What is qemu doing with dbus?  Can that functionality be moved to the main thread?
Comment 5 Daniel Berrange 2009-02-10 04:52:58 EST
This is the libvirtd daemon, which handles all the management tasks. QEMU itself is separate and not impacted. You're more or less correct with the architecture. Thread 6 is the initial thread, which runs the main loop and is responsible for all I/O, sending & receiving all RPC calls.
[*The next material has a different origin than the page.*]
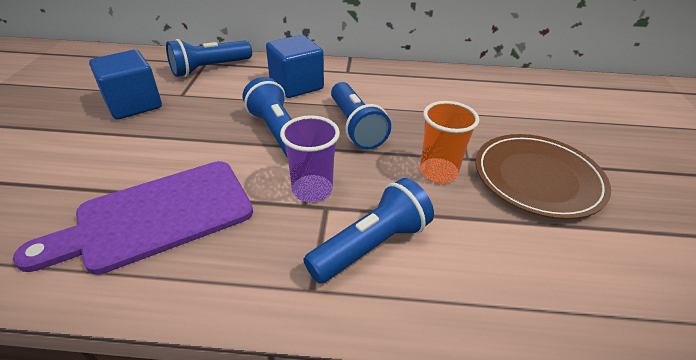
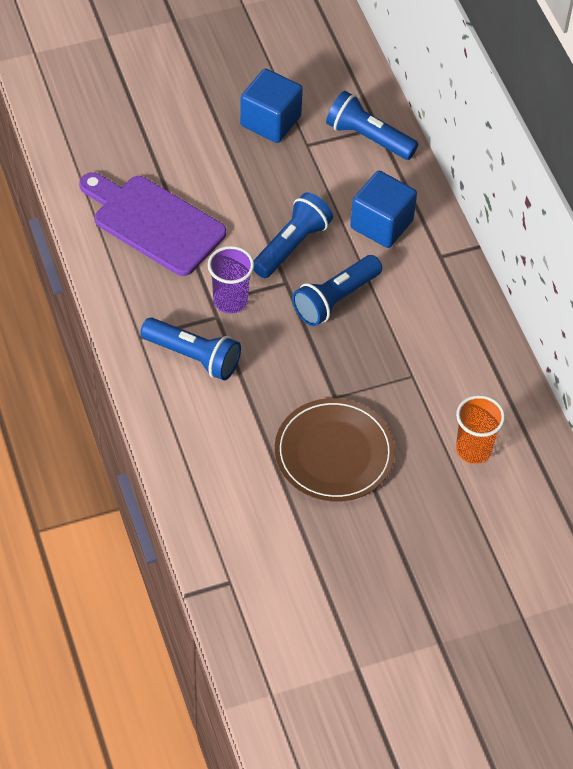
camera: 65 degrees right, 15 degrees up
orange cup [420,101,479,183] -> orange cup moved to [456,395,505,464]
The other 5 threads are all workers which actually execute/process the RPC call.

The thing I probably need to look at first is whether there's a bug in our DBus <-> event loop integration causing our use of watches to not be thread safe.
Comment 6 Daniel Berrange 2009-02-10 05:30:04 EST
Actually the easier solution is probably to just create a private bus instance for talking to PolicyKit, and just leave the main thread using the global shared bus instance for the device enumeration stuff with HAL.
Comment 7 Colin Walters 2009-02-10 09:39:19 EST
The private connection sounds like a reasonable workaround.  Or is there a way to move some of the PolicyKit interaction to the main thread?  You could do async calls from there.

libdbus thread safety is creeping up in priority, but it's a large leap to go from "mostly thread safe" (where we are now) to "we guarantee it".

Wait a second...actually, look at this:

#3  0x00d9cd89 in _dbus_transport_disconnect (transport=0x8e3efd0) at
dbus-transport.c:494

You're getting disconnected from the bus!  I missed that before.  That is likely a bigger problem (though thread safety will still bite).  There are multiple reasons one can get kicked off the bus, but a very common one is sending invalid UTF-8.  

Could there be some sort of race condition e.g. with the main thread free()ing the string passed to the worker thread?
Comment 8 Daniel Berrange 2009-02-18 07:46:27 EST
Doh.  dbus_threads_init_default()  found to be useful :-)
Comment 9 Mark McLoughlin 2009-02-19 04:38:17 EST
* Wed Feb 18 2009 Daniel P. Berrange <berrange@redhat.com> - 0.6.0-4.fc11
- Fix QEMU startup timeout/race (rhbz #484649)
- Setup DBus threading. Don't allow dbus to call _exit / change SIGPIPE (rhbz #484553)
- Fix timeout when autostarting session daemon
Comment 10 Daniel Berrange 2009-03-10 08:29:18 EDT
Fix now present in F10 updates-testing build too - 0.6.1-1.fc10
Comment 11 Fedora Update System 2009-03-11 13:58:50 EDT
libvirt-0.6.1-1.fc10 has been pushed to the Fedora 10 testing repository.  If problems still persist, please make note of it in this bug report.
 If you want to test the update, you can install it with 
 su -c 'yum --enablerepo=updates-testing update libvirt'.  You can provide feedback for this update here: http://admin.fedoraproject.org/updates/F10/FEDORA-2009-2396
Comment 12 Bug Zapper 2009-11-18 06:02:42 EST
This message is a reminder that Fedora 10 is nearing its end of life.
Approximately 30 (thirty) days from now Fedora will stop maintaining
and issuing updates for Fedora 10.  It is Fedora's policy to close all
bug reports from releases that are no longer maintained.  At that time
this bug will be closed as WONTFIX if it remains open with a Fedora 
'version' of '10'.

Package Maintainer: If you wish for this bug to remain open because you
plan to fix it in a currently maintained version, simply change the 'version' 
to a later Fedora version prior to Fedora 10's end of life.

Bug Reporter: Thank you for reporting this issue and we are sorry that 
we may not be able to fix it before Fedora 10 is end of life.  If you 
would still like to see this bug fixed and are able to reproduce it 
against a later version of Fedora please change the 'version' of this 
bug to the applicable version.  If you are unable to change the version, 
please add a comment here and someone will do it for you.

Although we aim to fix as many bugs as possible during every release's 
lifetime, sometimes those efforts are overtaken by events.  Often a 
more recent Fedora release includes newer upstream software that fixes 
bugs or makes them obsolete.

The process we are following is described here: 
http://fedoraproject.org/wiki/BugZappers/HouseKeeping
Comment 13 Cole Robinson 2009-11-18 08:54:44 EST
libvirt-0.6.1 isn't pushed to stable, and is sitting in updates testing for F10. This bug won't be fixed in the stable f10 package, but is fixed in F11.

Moving to F11 and closing as CURRENTRELEASE.